* Problem description *
Copy the stretch of the data from the line containing "Page size: 1626x1125." through the line containing "title UT 01.01", character for character and including both of those lines.

* Exercise input *
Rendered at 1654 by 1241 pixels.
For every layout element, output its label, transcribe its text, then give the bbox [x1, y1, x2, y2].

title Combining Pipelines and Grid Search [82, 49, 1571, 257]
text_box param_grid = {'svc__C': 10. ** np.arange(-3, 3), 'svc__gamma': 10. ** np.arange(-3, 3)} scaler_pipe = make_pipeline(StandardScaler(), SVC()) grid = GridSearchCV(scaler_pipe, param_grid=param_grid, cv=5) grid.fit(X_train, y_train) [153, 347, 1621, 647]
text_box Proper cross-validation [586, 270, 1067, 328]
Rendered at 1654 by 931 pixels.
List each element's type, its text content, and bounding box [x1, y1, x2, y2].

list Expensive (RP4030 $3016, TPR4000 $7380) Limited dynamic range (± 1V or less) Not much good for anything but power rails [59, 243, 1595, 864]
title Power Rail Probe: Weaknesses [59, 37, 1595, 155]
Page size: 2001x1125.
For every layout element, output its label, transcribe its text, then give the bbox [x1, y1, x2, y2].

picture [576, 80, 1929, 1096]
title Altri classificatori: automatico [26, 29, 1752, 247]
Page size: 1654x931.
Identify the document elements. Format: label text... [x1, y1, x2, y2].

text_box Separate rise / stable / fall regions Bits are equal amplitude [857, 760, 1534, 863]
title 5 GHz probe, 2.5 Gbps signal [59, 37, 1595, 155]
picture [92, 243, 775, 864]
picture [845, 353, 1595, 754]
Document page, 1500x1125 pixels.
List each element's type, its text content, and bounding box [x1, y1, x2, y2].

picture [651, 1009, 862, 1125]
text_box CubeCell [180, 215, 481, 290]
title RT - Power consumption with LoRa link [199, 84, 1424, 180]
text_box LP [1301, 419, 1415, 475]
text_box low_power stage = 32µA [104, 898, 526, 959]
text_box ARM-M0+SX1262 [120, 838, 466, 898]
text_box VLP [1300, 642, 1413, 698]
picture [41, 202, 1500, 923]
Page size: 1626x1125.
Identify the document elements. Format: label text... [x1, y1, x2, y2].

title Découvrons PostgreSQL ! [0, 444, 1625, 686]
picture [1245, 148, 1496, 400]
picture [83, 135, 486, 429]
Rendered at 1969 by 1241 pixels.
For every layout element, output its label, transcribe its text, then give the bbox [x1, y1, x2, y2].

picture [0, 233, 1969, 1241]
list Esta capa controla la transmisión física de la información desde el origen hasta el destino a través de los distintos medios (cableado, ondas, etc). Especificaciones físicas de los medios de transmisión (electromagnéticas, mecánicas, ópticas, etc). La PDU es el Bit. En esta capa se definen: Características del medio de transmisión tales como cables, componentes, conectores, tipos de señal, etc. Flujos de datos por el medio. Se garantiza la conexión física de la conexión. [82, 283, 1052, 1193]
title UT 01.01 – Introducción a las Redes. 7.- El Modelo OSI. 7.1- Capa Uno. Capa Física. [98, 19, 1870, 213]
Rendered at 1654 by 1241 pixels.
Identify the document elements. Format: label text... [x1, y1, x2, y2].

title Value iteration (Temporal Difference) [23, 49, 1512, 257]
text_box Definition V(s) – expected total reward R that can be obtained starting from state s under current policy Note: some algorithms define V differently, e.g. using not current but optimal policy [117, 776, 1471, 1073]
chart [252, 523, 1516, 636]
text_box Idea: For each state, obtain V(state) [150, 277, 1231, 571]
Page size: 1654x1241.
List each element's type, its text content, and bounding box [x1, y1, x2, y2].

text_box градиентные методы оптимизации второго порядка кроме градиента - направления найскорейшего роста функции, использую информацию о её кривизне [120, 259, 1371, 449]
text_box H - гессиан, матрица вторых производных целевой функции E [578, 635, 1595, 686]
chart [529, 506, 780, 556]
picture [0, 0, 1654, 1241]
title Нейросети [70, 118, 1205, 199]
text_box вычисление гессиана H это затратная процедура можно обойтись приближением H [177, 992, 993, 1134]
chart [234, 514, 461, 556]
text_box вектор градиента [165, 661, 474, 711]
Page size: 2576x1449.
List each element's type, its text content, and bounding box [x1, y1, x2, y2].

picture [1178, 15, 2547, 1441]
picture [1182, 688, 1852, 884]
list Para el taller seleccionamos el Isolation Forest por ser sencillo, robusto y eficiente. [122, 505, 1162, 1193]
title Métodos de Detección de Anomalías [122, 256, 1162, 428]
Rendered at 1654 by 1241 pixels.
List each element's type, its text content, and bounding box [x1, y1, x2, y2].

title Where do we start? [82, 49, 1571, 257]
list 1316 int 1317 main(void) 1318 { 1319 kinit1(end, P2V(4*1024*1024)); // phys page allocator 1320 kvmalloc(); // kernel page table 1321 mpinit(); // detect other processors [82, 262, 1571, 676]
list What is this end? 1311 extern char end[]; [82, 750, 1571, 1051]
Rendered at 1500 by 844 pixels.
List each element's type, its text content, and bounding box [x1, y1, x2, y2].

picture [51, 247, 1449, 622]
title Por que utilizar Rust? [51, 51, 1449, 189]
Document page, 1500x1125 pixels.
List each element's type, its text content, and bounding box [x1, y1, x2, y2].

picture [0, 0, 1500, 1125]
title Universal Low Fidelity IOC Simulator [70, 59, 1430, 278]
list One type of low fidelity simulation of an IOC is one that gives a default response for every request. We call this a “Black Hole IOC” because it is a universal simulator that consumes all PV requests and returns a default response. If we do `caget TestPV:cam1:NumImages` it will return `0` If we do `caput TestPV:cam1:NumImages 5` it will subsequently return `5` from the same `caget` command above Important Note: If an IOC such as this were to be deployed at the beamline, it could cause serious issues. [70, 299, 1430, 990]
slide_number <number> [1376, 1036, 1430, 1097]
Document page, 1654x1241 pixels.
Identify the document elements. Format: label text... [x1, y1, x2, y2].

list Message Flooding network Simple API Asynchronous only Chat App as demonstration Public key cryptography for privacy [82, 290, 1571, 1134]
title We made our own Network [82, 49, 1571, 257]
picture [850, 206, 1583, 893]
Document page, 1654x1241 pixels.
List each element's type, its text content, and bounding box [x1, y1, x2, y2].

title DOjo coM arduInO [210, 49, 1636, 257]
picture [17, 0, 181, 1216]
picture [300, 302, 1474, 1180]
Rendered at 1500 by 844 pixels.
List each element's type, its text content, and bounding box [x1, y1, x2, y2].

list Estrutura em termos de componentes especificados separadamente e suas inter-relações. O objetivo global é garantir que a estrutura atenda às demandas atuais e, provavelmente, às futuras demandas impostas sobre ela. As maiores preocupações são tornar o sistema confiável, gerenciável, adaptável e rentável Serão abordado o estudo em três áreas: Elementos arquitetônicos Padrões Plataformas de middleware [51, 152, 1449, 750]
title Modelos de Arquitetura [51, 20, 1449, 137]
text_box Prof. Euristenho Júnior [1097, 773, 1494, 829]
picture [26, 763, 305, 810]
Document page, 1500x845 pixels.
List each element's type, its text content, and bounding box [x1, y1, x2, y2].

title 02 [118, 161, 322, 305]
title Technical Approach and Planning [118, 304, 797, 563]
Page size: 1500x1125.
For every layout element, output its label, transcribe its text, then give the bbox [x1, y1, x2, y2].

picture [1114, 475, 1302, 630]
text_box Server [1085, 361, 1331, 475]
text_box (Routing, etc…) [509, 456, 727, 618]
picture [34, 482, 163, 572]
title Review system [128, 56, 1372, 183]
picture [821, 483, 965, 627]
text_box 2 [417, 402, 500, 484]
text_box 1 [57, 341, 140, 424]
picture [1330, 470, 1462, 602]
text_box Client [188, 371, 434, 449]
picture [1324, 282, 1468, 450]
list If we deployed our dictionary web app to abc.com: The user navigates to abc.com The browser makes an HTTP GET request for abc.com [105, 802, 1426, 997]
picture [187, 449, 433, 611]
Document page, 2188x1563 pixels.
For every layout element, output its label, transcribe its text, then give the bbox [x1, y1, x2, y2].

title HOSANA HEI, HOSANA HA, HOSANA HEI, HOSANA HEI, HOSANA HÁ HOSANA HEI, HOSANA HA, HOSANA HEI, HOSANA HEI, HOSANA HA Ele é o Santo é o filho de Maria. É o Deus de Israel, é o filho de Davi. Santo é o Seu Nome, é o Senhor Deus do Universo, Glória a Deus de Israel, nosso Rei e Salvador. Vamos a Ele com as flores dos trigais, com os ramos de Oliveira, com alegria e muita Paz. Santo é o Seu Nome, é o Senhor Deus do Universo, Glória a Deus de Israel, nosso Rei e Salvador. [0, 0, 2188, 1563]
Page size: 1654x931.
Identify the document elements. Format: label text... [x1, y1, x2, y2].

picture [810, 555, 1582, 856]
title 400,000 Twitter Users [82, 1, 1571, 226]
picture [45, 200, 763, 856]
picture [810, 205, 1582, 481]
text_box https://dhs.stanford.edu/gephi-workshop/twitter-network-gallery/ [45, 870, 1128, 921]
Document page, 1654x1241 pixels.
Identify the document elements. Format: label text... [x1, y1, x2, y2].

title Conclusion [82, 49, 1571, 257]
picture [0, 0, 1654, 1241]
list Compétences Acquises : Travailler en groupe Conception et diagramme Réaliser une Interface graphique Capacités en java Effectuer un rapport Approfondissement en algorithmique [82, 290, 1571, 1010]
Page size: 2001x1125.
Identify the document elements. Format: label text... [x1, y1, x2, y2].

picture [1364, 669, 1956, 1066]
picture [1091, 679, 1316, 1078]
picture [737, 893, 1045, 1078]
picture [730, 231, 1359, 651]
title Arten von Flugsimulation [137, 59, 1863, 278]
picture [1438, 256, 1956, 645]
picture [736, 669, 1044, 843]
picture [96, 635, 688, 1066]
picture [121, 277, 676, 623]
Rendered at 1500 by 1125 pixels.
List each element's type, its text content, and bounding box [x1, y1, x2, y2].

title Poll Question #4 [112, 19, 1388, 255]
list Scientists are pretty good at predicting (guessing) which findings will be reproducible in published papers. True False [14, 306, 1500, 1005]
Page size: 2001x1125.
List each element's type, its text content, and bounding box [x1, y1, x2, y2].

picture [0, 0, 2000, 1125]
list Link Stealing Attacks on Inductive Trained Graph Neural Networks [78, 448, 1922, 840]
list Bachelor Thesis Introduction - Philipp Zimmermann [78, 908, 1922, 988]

* Solution for this problem *
Page size: 1626x1125.
Identify the document elements. Format: label text... [x1, y1, x2, y2].

title Découvrons PostgreSQL ! [0, 444, 1625, 686]
picture [1245, 148, 1496, 400]
picture [83, 135, 486, 429]
Rendered at 1969 by 1241 pixels.
For every layout element, output its label, transcribe its text, then give the bbox [x1, y1, x2, y2].

picture [0, 233, 1969, 1241]
list Esta capa controla la transmisión física de la información desde el origen hasta el destino a través de los distintos medios (cableado, ondas, etc). Especificaciones físicas de los medios de transmisión (electromagnéticas, mecánicas, ópticas, etc). La PDU es el Bit. En esta capa se definen: Características del medio de transmisión tales como cables, componentes, conectores, tipos de señal, etc. Flujos de datos por el medio. Se garantiza la conexión física de la conexión. [82, 283, 1052, 1193]
title UT 01.01 – Introducción a las Redes. 7.- El Modelo OSI. 7.1- Capa Uno. Capa Física. [98, 19, 1870, 213]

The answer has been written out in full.